Öllinger: Pflegefonds ist Etikettenschwindel

Grüne fordern bundeseinheitlichen Ausbau der Pflege

Wien (OTS) - Für eine genaue und detaillierte Bewertung der Einigung zwischen Bund , Ländern und Gemeinden zum Thema Pflegefonds ist es nach Ansicht des Sozialsprechers der Grünen, Karl Öllinger, noch zu früh: "Da sind auch einige Sache dabei, die wir schon seit Langem gefordert haben, etwa die einheitliche Begutachtung und Administration im Pflegegeldverfahren".

Eine einfache Rechnung, so Öllinger, genüge aber, um den jetzt verkündeten Pflegefonds als Etikettenschwindel bewerten zu müssen:
"Der Bund spart beim Pflegegeld bis 2014 rund 580 Millionen Euro durch verschärfte Zugangskriterien ein und gibt davon jetzt geschätzte 457 Millionen Euro an die Länder und Gemeinden mit dem Mascherl Pflegefonds weiter.
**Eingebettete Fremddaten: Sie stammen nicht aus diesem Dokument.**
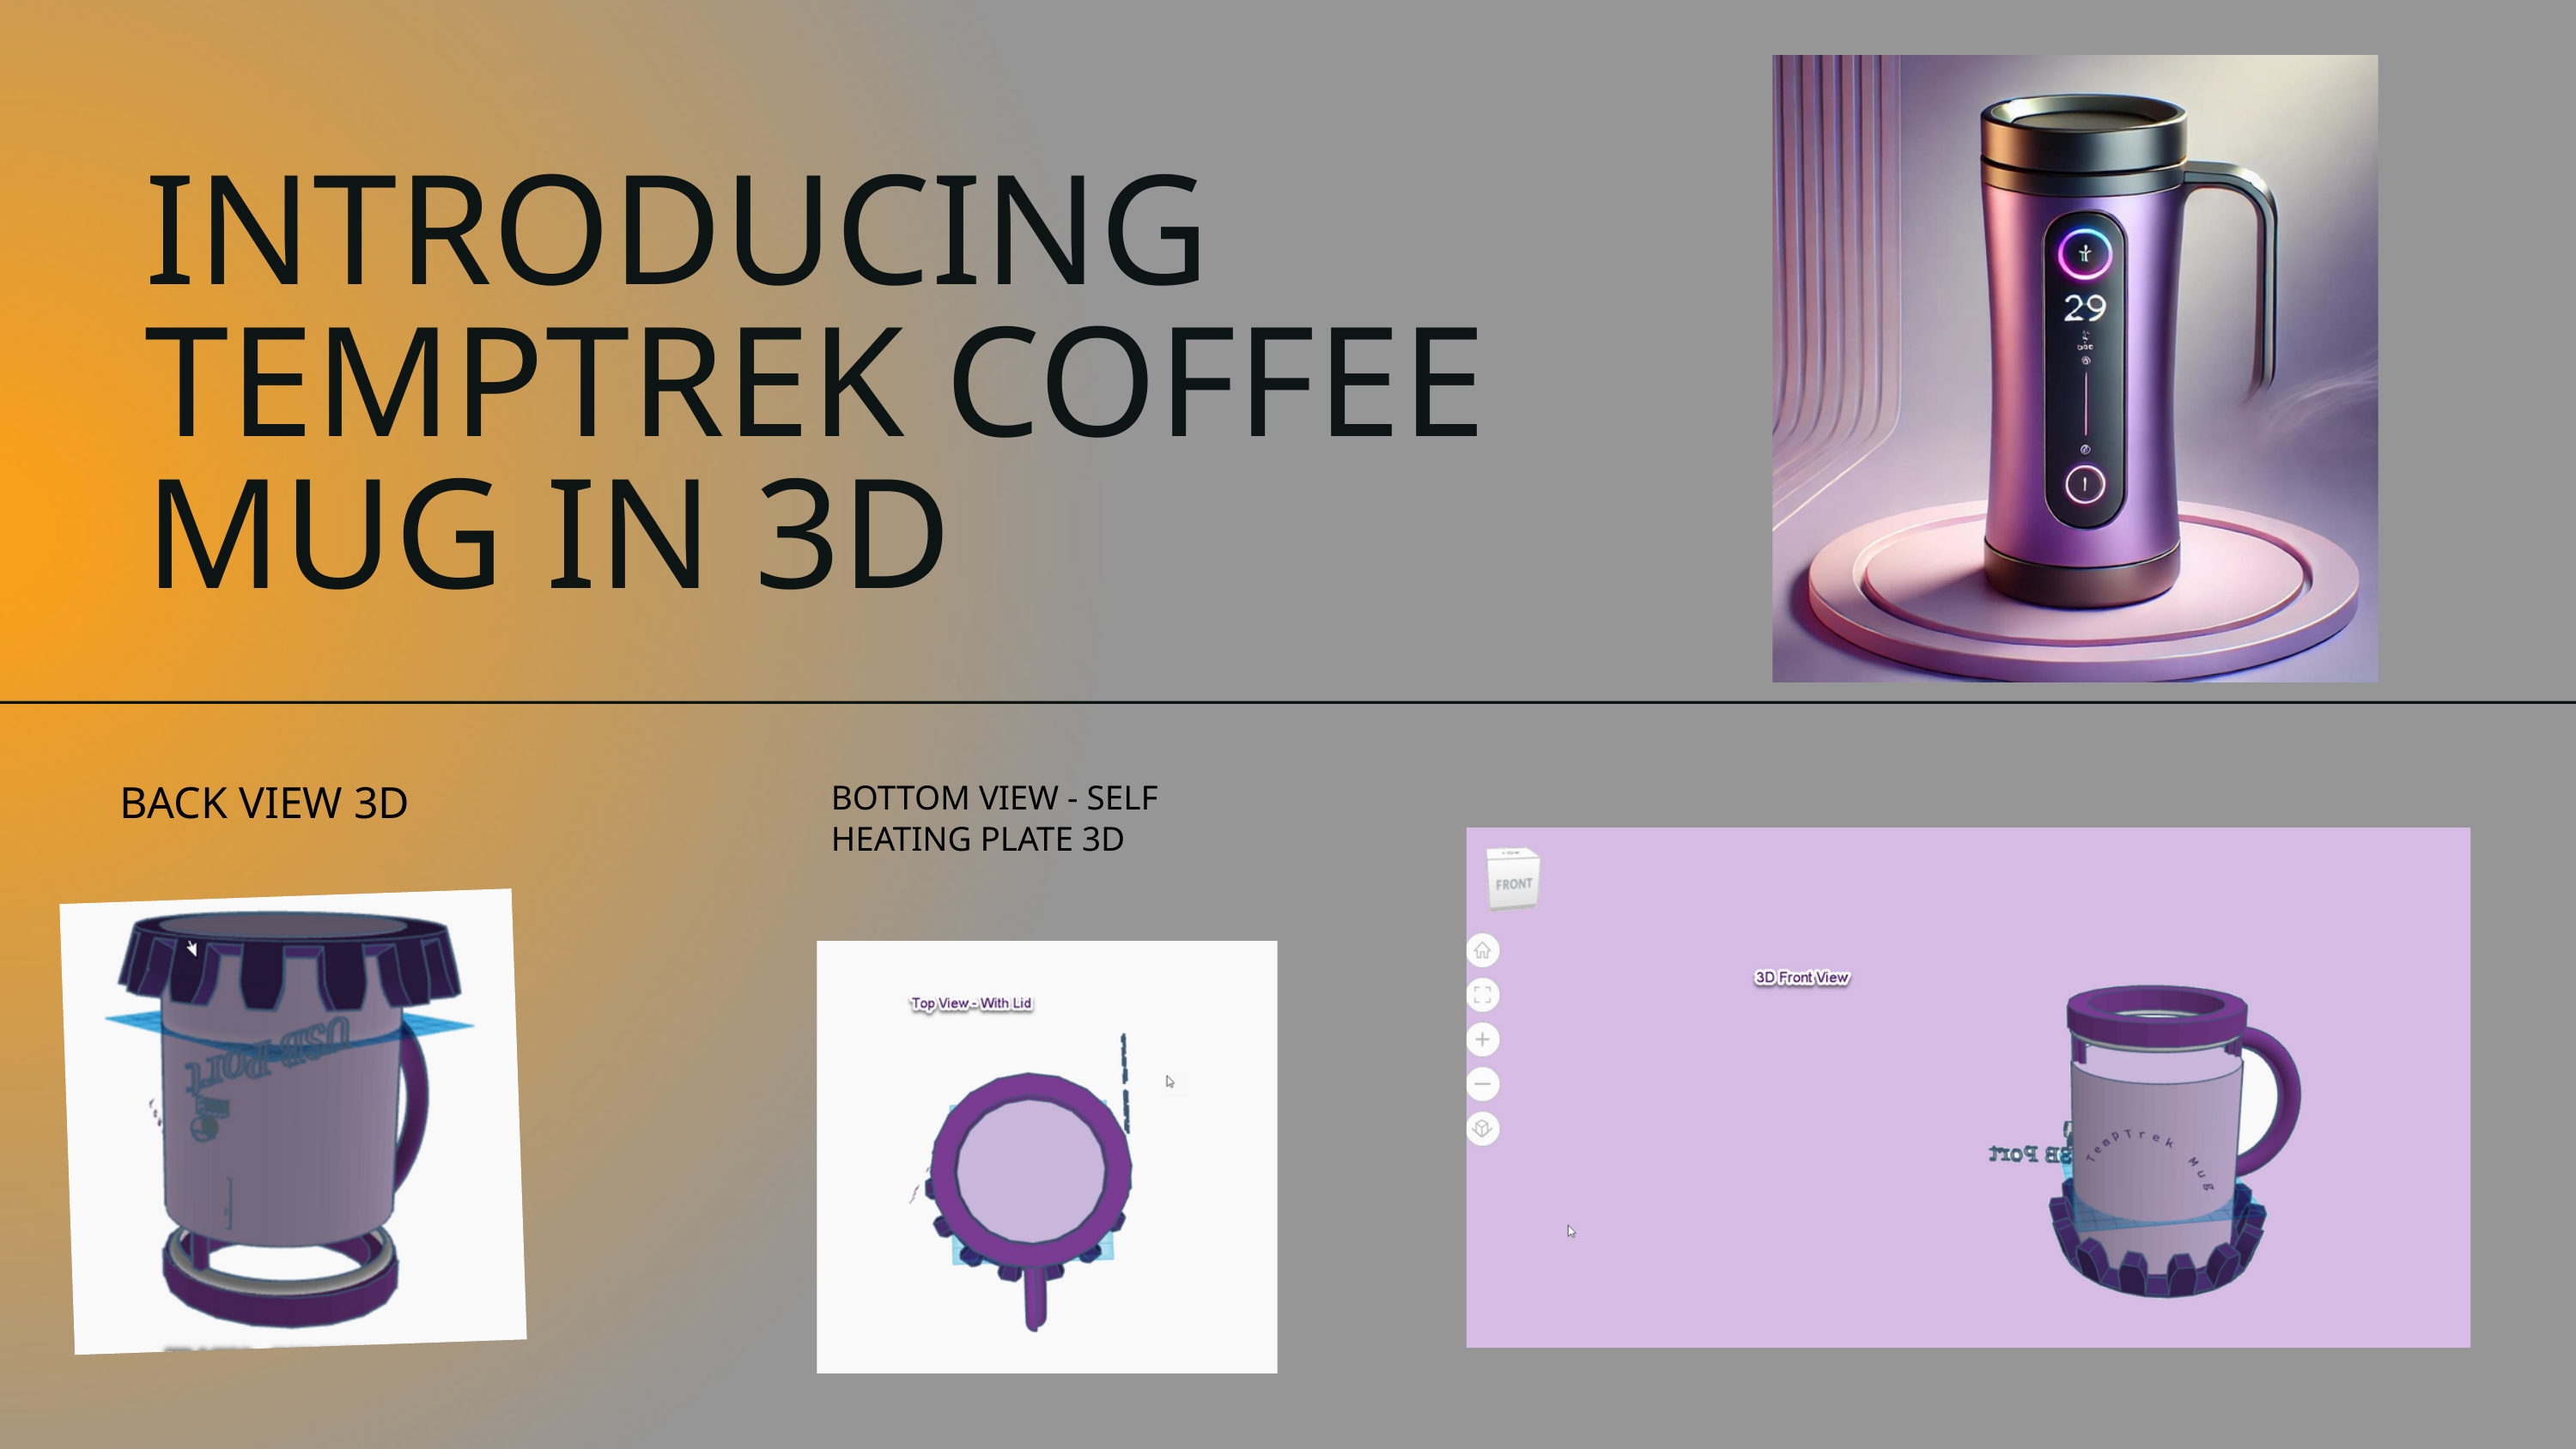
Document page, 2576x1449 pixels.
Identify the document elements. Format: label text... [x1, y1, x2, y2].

text_box [1772, 55, 2379, 682]
text_box [0, 0, 1218, 702]
text_box [817, 941, 1278, 1373]
text_box INTRODUCING TEMPTREK COFFEE MUG IN 3D [144, 162, 1489, 620]
text_box BACK VIEW 3D [119, 773, 682, 828]
text_box [1466, 828, 2471, 1348]
text_box [59, 888, 527, 1355]
text_box [0, 703, 1218, 1449]
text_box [830, 775, 1264, 922]
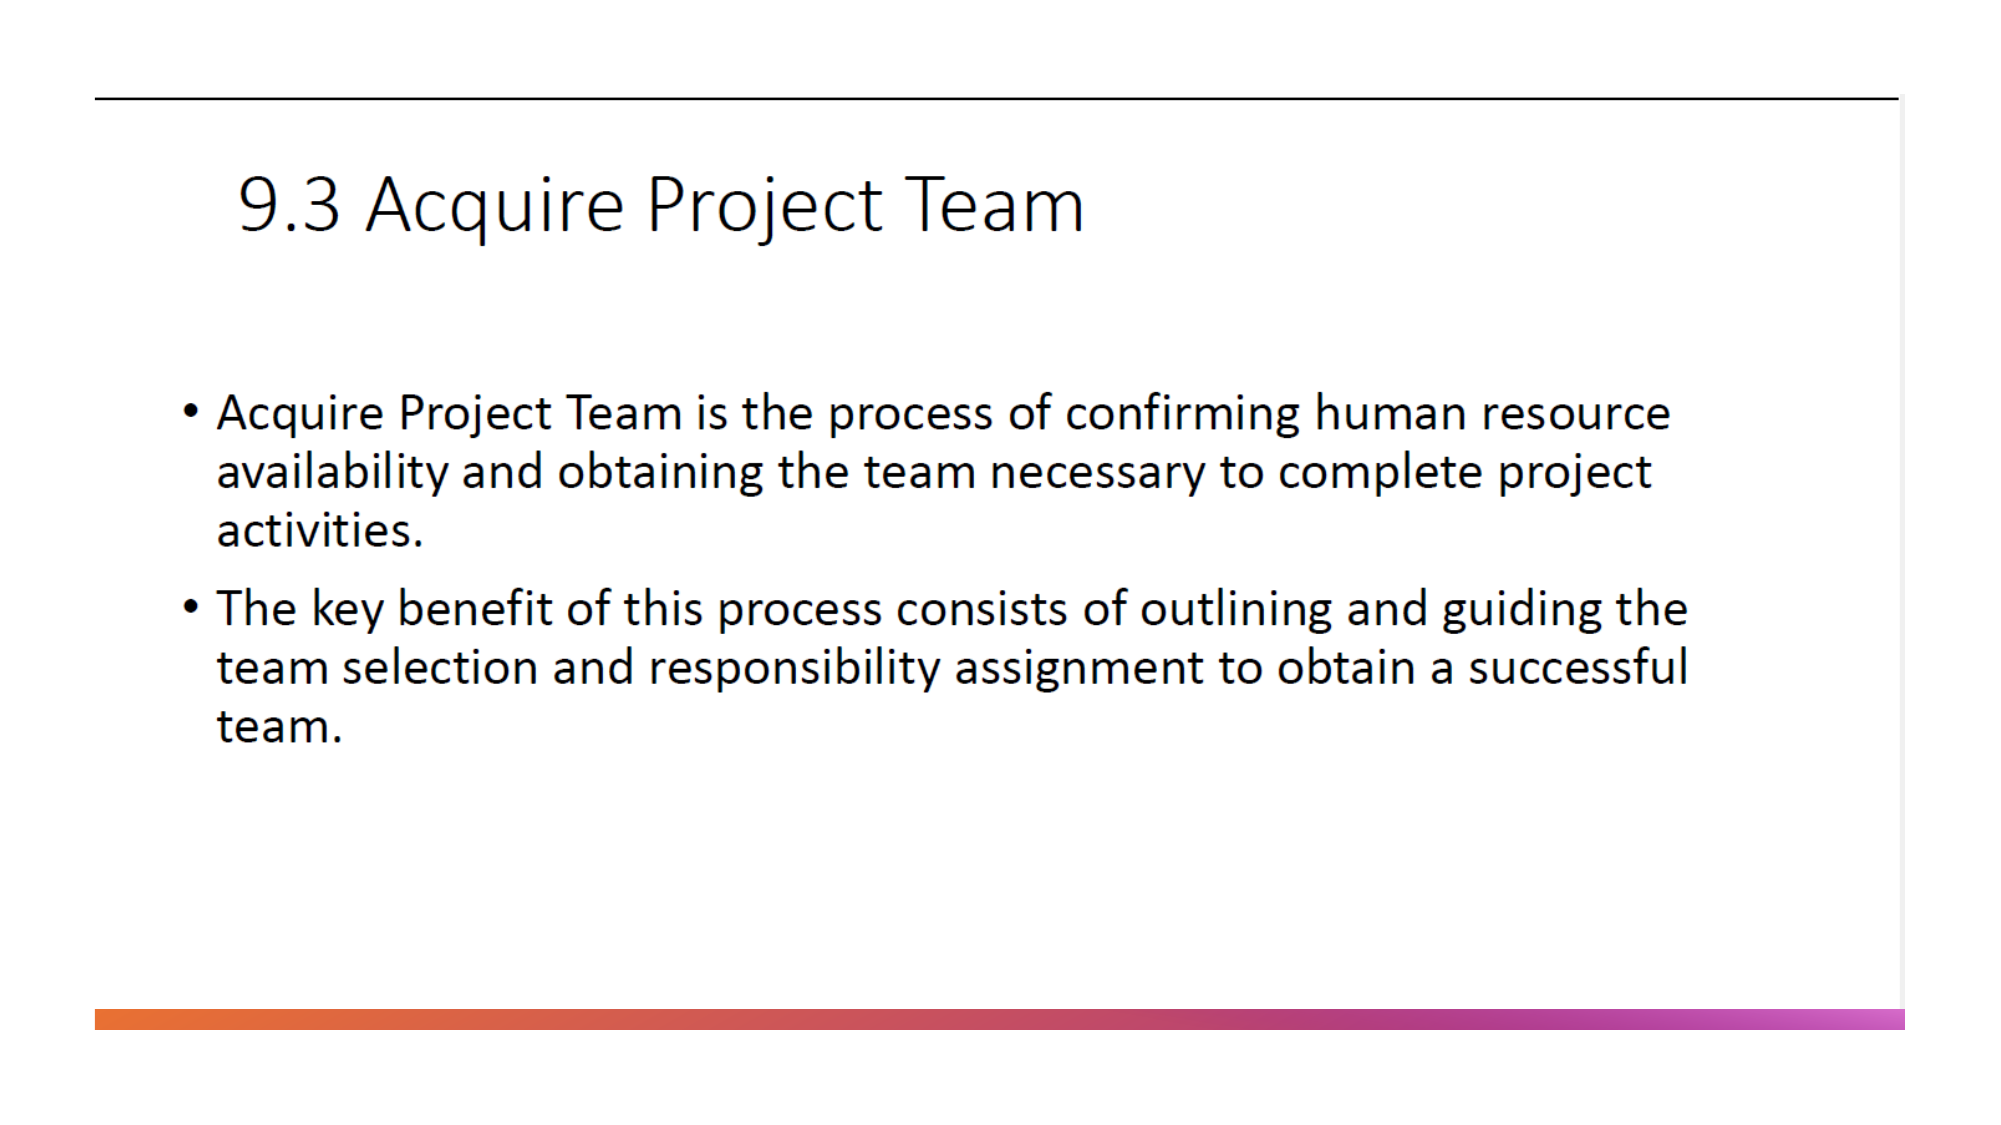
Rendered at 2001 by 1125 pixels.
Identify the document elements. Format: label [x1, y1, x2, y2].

Das ist keine nachhaltige Finanzierung der Pflege, das ist ein Schwindel", so Öllinger.

Ein Pflegefonds braucht eine nachhaltige Finanzierung durch zusätzliche Quellen, etwa Anteile aus vermögensbezogenen Steuern, wie sie die Grünen in Form einer neuen Erbschafts- und Schenkungssteuer vorgeschlagen haben, erläutert Öllinger. Ein Pflegefonds muss aber auch die Planung des zukünftigen Pflegebedarfs organisieren und für alle Länder einheitliche Qualitätskriterien durchsetzen: "Da ist noch alles offen, da ist noch sehr viel zu tun", ärgert sich Öllinger, der mit den Mitteln, die jetzt neu etikettiert auftauchen, nicht einmal sieht, wie der Status Quo bis 2014 aufrechterhalten werden kann.